How to complete this task: Search the entries below. Return every line that has "može" in it.

Data extracts:
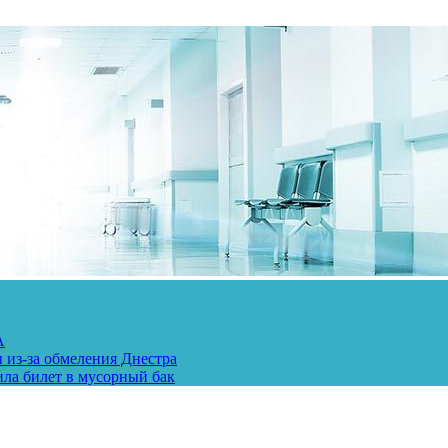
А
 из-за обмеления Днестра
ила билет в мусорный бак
---
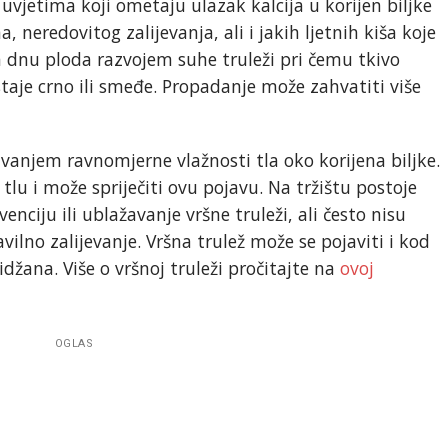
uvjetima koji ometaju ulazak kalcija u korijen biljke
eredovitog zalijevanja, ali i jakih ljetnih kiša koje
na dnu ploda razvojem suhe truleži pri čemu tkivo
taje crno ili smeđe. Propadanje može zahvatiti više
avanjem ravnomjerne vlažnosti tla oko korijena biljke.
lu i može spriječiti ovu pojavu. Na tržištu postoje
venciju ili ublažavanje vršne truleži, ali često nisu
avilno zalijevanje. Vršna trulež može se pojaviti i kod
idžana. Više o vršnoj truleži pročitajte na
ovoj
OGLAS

Task response:
taje crno ili smeđe. Propadanje može zahvatiti više
lu i može spriječiti ovu pojavu. Na tržištu postoje
avilno zalijevanje. Vršna trulež može se pojaviti i kod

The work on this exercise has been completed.